The era also saw the comeback of the T-panel shoe. In fact, it was very similar to the flapper shoes of the 1920’s. The 60’s presented more variations of this shoe type though, as women could wear then as flats too. Kitten heel pumps were pretty popular too back then. Today kitten heel pumps as still as popular and mainly worn in a formal manner. 

Shoes crossed between a boot and shoe called booties came to the fore in the 1960s too. These were called booties. Booties are still in fashion today. In fact, it’s a staple in contemporary shoe trends and is worn with skinny jeans, leggings, skirts and dresses of all lengths. 

Flat sneakers were all the craze in the 1960s as well. Women wore them with Wrangler jeans and t-shirts then. They could also be worn with skirts. Today, several brands like Adidas and Puma sell flat soled shoes. You can therefore easily reinvent this look by pairing some jeans with a pair of flat soled branded sneakers. Women also wore flat strappy sandals in the 60s with dresses and shorts and skirts. Nowadays, flat strappy sandals are still as popular as ever, and is worn with dresses, pants, jeans, skirts and shorts. This makes it simple for you to replicate this look too if want. 

60’s Makeup for Women

When you think of 60’s makeup, women like Twiggy may come to mind. She epitomized the look with her bold eye makeup and false eyelashes, spider eyelashes, pale cheeks and nude lips. 60s Fashion was therefore not complete with makeup brands that helped women to achieve this look. Some of the most prominent makeup brands of the era was therefore Yardley and Mary Quant.  

To achieve a typical 60’s Twiggy makeup look, you’d have to apply a set of false eyelashes and paint your bottom lashes to resemble spider legs. You’ll also need to aspire for more natural looking eyebrows by just shaping your brows and using eyebrow pencil sparsely. Then create a smoky eye look like Twiggy for that dark, round eye effect. Also opt for a soft colored blush, and a lip color in a soft pink, light brown or coral. You can also add a bit of lip gloss as a nice finishing touch. 

Some of the most popular hairstyles for women of that era was the beehive and the Vidal Sassoon haircut. Celebrities like Bridgette Bardot popularized the messy beehive. The Vidal Sassoon haircut looked somewhat like an angled bob, with a sharper thinner and pointy front section and a shorter, thicker back section. This style was also worn by Mary Quant. The bouffant was also pretty popular back then. So, if you’re wanting to replicate a 60’s look for a special event, you can recreate this yourself, or request your hair stylist to do so. 

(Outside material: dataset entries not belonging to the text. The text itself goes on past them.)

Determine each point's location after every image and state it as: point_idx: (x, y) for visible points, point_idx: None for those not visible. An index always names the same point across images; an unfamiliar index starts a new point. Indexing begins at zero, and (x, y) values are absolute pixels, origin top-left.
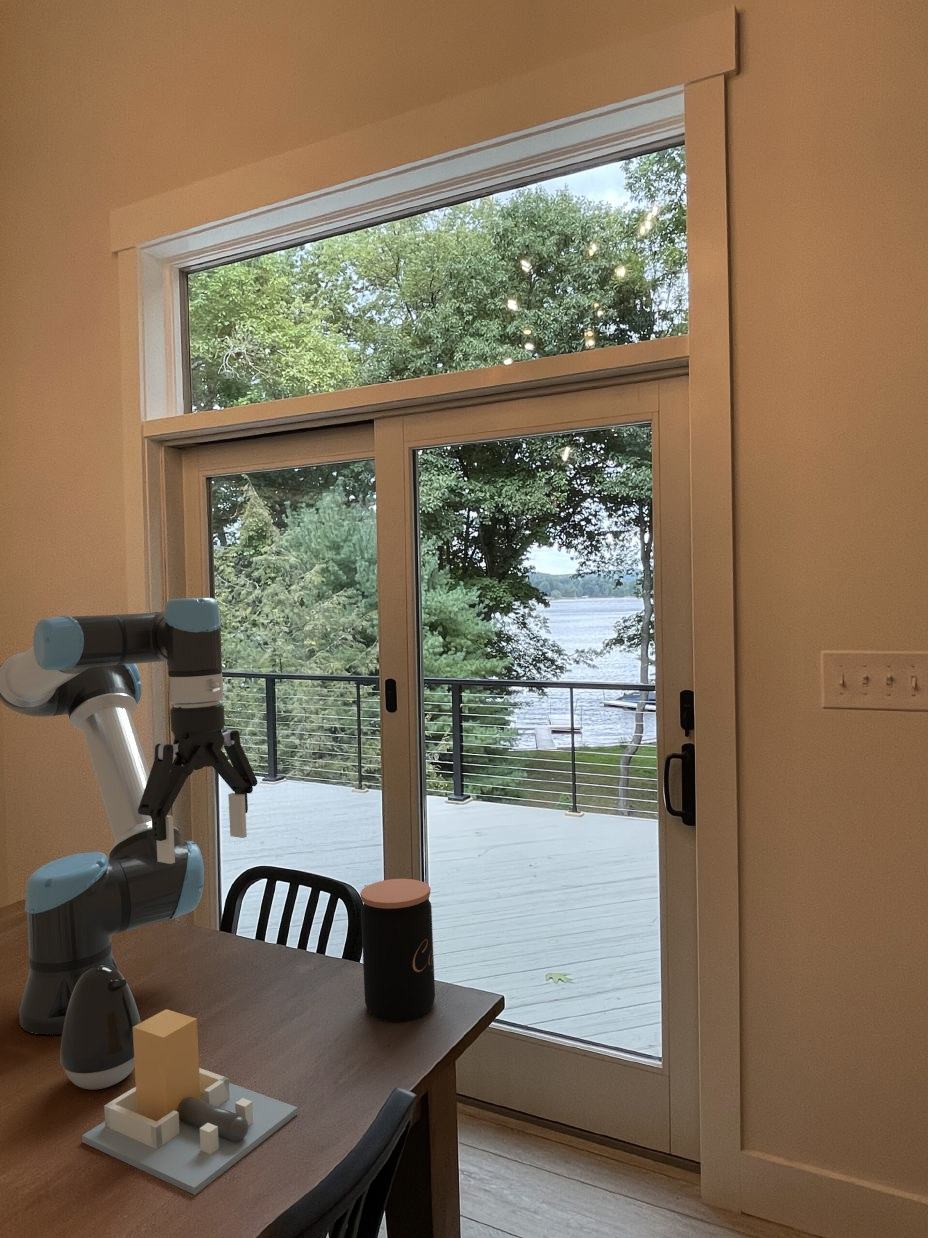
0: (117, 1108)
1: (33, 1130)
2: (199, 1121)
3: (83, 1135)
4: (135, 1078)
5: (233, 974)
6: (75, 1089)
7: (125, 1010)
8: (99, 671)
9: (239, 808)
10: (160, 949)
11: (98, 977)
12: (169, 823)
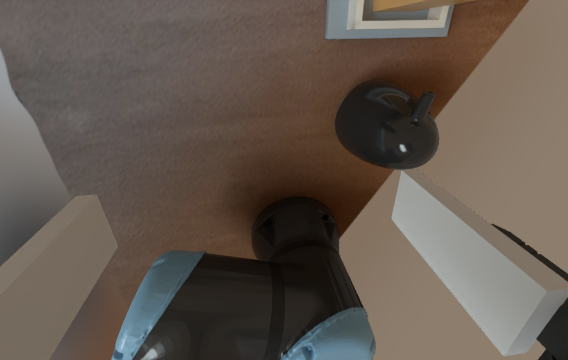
0: (445, 8)
1: (436, 94)
2: None
3: (446, 34)
4: (435, 7)
5: (154, 178)
6: None
7: (395, 96)
8: None
9: (16, 300)
10: None
11: (433, 133)
12: (535, 260)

What did people wear in the 60’s?

Women’s fashion was largely shaped by various influences in the 60s. One such influence was the hippie counter culture. This was a movement that opposed the repressive styles of the earlier era. Freedom was a cornerstone for the hippie counter culture, and this flowed over into clothing. This birthed loose free spirited and whimsical clothing like the peasant top, which also forms part of modern day boho fashion. Other clothing synonymous with hippie style was the flare leg pants and bell bottoms. The era also birthed sub cultures like beatnik and mod. Mod fashion was influenced mainly by British trends, especially the fashion coming from London. The beatnik sub culture was mainly derived from the arts, and epitomized a simple style of clothing that included berets, loafers and striped prints.

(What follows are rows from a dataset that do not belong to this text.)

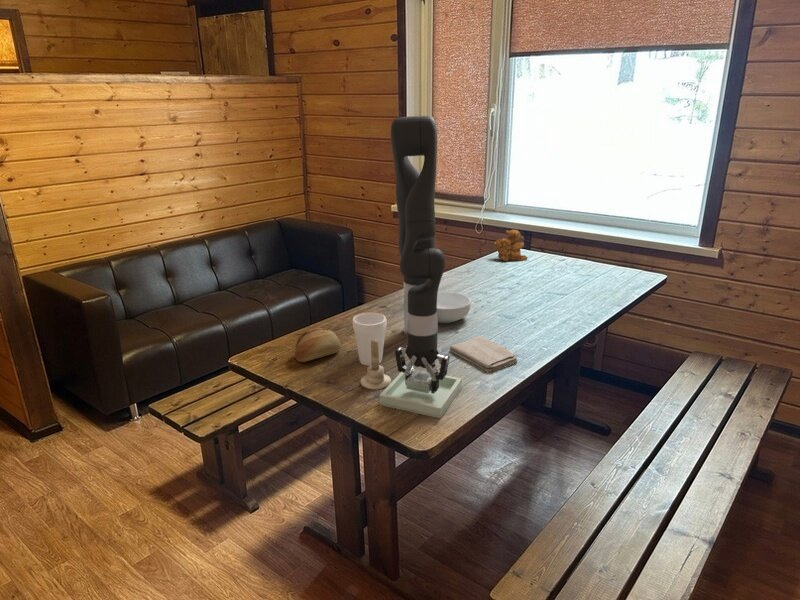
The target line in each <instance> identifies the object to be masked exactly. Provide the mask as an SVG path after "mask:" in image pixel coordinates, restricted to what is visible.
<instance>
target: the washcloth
mask: <svg viewBox="0 0 800 600" xmlns="http://www.w3.org/2000/svg"><path fill="white" fill-rule="evenodd" d="M448 351H450V352H451V353H453V354H455V355H456V356H458V357H460V358H462V359H463V360H465V361H467V362H469V363H471V364H473V365H475V366H477V367H478V368H480V369H482V370H483V371H485V372H487V373H490V371H491V372H493V371H498V370H500V369H503V368H506V367H508V365H509V366H511V365H514V364H516V363H517V362H518V358H517V357H516V354H515V353H514V352H512V351H510V350H509V349H507V347H506V346H504V345H501V344H498V343H496V342H495V341H492V340H490V339H487V338H485V337H484V336H480V335H478V336H475V337H472V338H470V339H468V340H466V341H461V342H458V343H456V344H453V345H451V346H450V347H449V350H448ZM513 363H514V364H513ZM510 364H511V365H510ZM505 366H506V367H505Z"/></svg>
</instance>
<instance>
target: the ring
mask: <svg viewBox="0 0 800 600" xmlns="http://www.w3.org/2000/svg"><path fill="white" fill-rule="evenodd" d="M431 380H432V378H431V376H430V374H429V373H428V372H427V371H426V372H425V370H420V369H415V371H414V372H413V373H412V375H411V376H409V377H408V378H407V380H406V389H410V390H414V391H419V392H424V393H429V392H430V391H431V390H432V381H431Z"/></svg>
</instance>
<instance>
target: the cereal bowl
mask: <svg viewBox="0 0 800 600" xmlns="http://www.w3.org/2000/svg"><path fill="white" fill-rule="evenodd" d="M471 302H472V301H471V299H470V298H469V296H467V295H465V294H463V293H458V292H454V291H438V293H437V318H438V323H440V324H451V323H454V322H456V321H459V320H462V319H464V318H465V317H466V316H467V315H468V313H469V312H470V310H471Z"/></svg>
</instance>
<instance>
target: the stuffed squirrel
mask: <svg viewBox="0 0 800 600" xmlns="http://www.w3.org/2000/svg"><path fill="white" fill-rule="evenodd" d="M505 232H506V234H507V237H508V238H505V237H504V238H502V239H501V238H499V239H497V240H496V241H495V242H494V243H493V245H494V249H495V250H496V251H497V252H498V258H499V259H500V260H501V261H502V262H506V263H507V262H509V261H514V262H522V261H526V260H528V256H527V255H522V254H521V253H522V252H521V251H522V250H521V249H522V248H524V247H525V243H524V242H522V241H521V242H519V240H520V239H524V237H523V235H522V234H521V232H520V231H519V230H517V229H510V230H507V229H506V230H505Z"/></svg>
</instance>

What were the fashion trends in the 1960s?

Fashion trends in the 60s included the birth of the miniskirt. Today, the miniskirt is still worn throughout the world. Other trends included the Lolita dress, which is an enduring style internationally too. The shift dress was worn in the 60s and is now better known as the trapeze dress. Suits for women was also popularized in the 60s. This was simply a softer, more feminine variation of the men’s suit. Women also wore their suits in a variety of bright and sometimes pastel colors. They also wore skirt suits, which comprised a pencil skirt, with a short jacket and sometime a pillbox hat. The suit and pillbox hat look was also popularized by Jackie Onassis. Go-go boots, Capri pants, bell bottoms and orange and brown shaded clothing also trended back then. Designers of the era introduced two-toned dresses too. So essentially, they moved from designing monotone apparel to dresses in black and white.